Вечером, моясь, Урве направила шланг вверх, на Рейна, и, окатив его струей воды, заставила быстро опуститься вниз. Затем они вскипятили на маленьком костерке чай и стали ужинать, оживленно разговаривая о саде и комнате с камином. На этот раз Урве осталась ночевать в сарае. Казалось, их супружеская жизнь только сейчас и началась.
Но сегодня приехал Эро.
Начал сооружать себе нары. Неудобно было отказать. И откуда он мог знать, как прошла здесь минувшая ночь?
Грозовые тучи так и не дошли сюда, пролились дождем где-то в другом месте, но духота спала, и в воздухе сразу повеяло прохладой. Пришлось надеть запыленный рабочий комбинезон.
Стройка ждала.
Эро избегал разговоров о Юте. Тщательно умывшись под краном, быстро оделся — в самом деле стало прохладно — и, весело помахав, ушел. Сказал, что вернется поздно.

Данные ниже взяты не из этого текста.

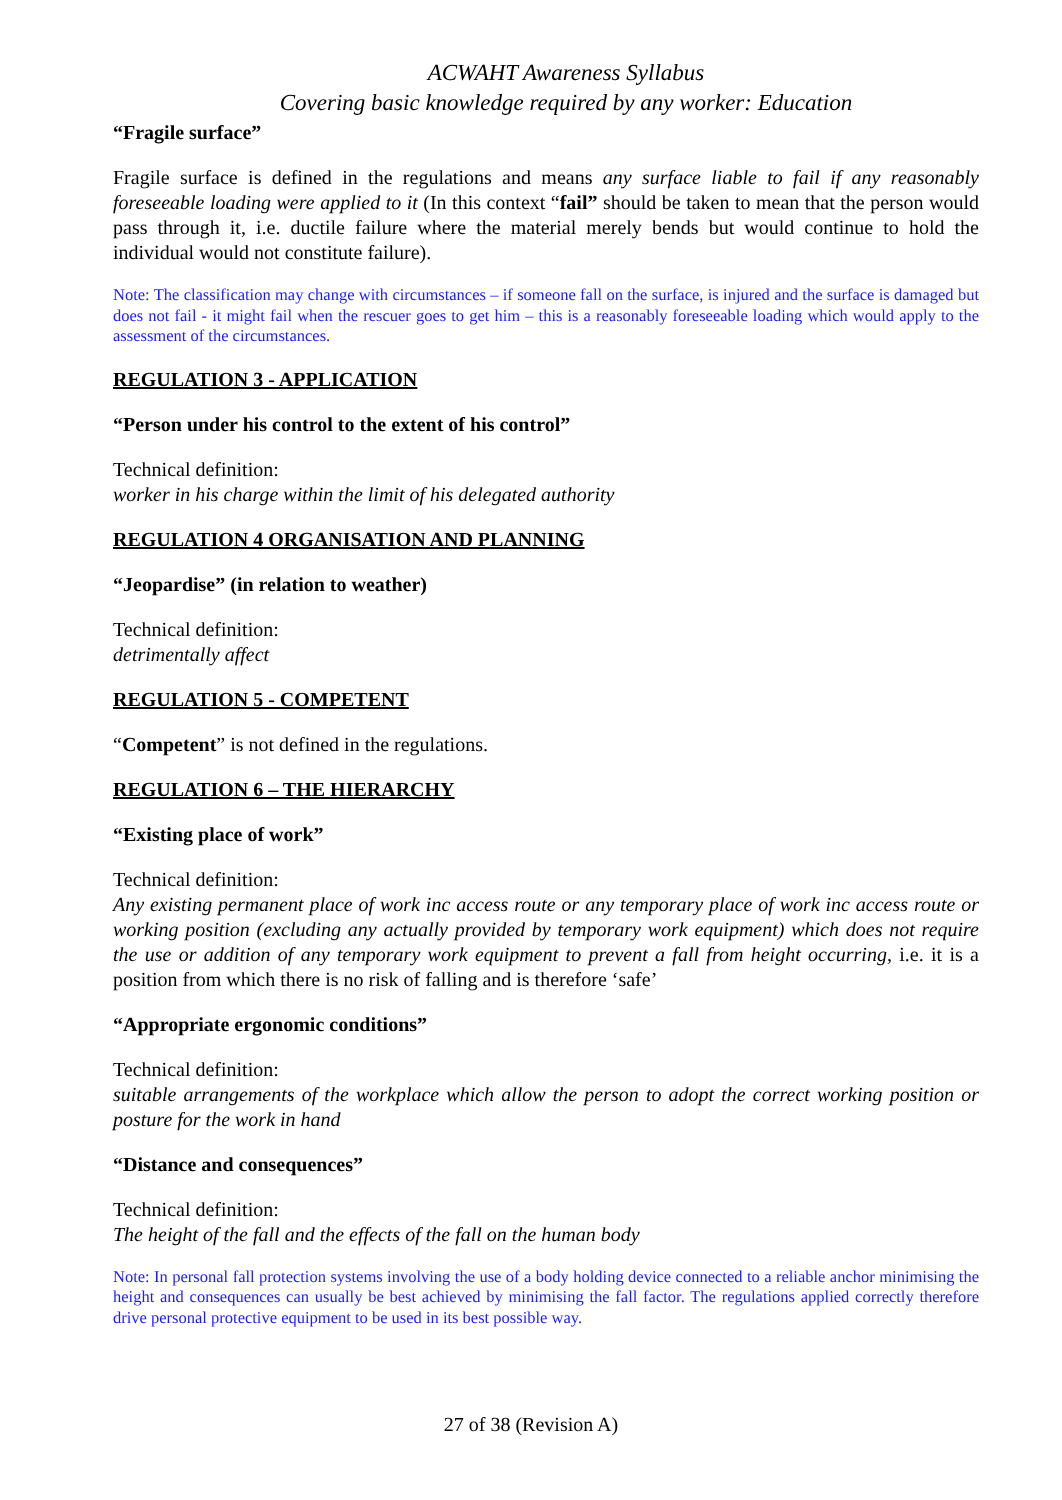ACWAHT Awareness Syllabus
Covering basic knowledge required by any worker: Education
“Fragile surface”
Fragile surface is defined in the regulations and means any surface liable to fail if any reasonably foreseeable loading were applied to it (In this context “fail” should be taken to mean that the person would pass through it, i.e. ductile failure where the material merely bends but would continue to hold the individual would not constitute failure).
Note: The classification may change with circumstances – if someone fall on the surface, is injured and the surface is damaged but does not fail - it might fail when the rescuer goes to get him – this is a reasonably foreseeable loading which would apply to the assessment of the circumstances.
REGULATION 3 - APPLICATION
“Person under his control to the extent of his control”
Technical definition:
worker in his charge within the limit of his delegated authority
REGULATION 4 ORGANISATION AND PLANNING
“Jeopardise” (in relation to weather)
Technical definition:
detrimentally affect
REGULATION 5 - COMPETENT
“Competent” is not defined in the regulations.
REGULATION 6 – THE HIERARCHY
“Existing place of work”
Technical definition:
Any existing permanent place of work inc access route or any temporary place of work inc access route or working position (excluding any actually provided by temporary work equipment) which does not require the use or addition of any temporary work equipment to prevent a fall from height occurring, i.e. it is a position from which there is no risk of falling and is therefore ‘safe’
“Appropriate ergonomic conditions”
Technical definition:
suitable arrangements of the workplace which allow the person to adopt the correct working position or posture for the work in hand
“Distance and consequences”
Technical definition:
The height of the fall and the effects of the fall on the human body
Note: In personal fall protection systems involving the use of a body holding device connected to a reliable anchor minimising the height and consequences can usually be best achieved by minimising the fall factor. The regulations applied correctly therefore drive personal protective equipment to be used in its best possible way.
27 of 38 (Revision A)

Рейн, насвистывая мотив знакомого марша, ловко укладывал кирпичи. Урве глядела вслед шагавшему по пыльной улице Эро. Потом, вздохнув, стала укладывать кирпичи в ведра. Четыре — в одно, четыре — в другое. Носить так кирпичи не очень-то удобно, но никакого другого способа она придумывать не стала.
Удивительно, до чего вдруг стало прохладно!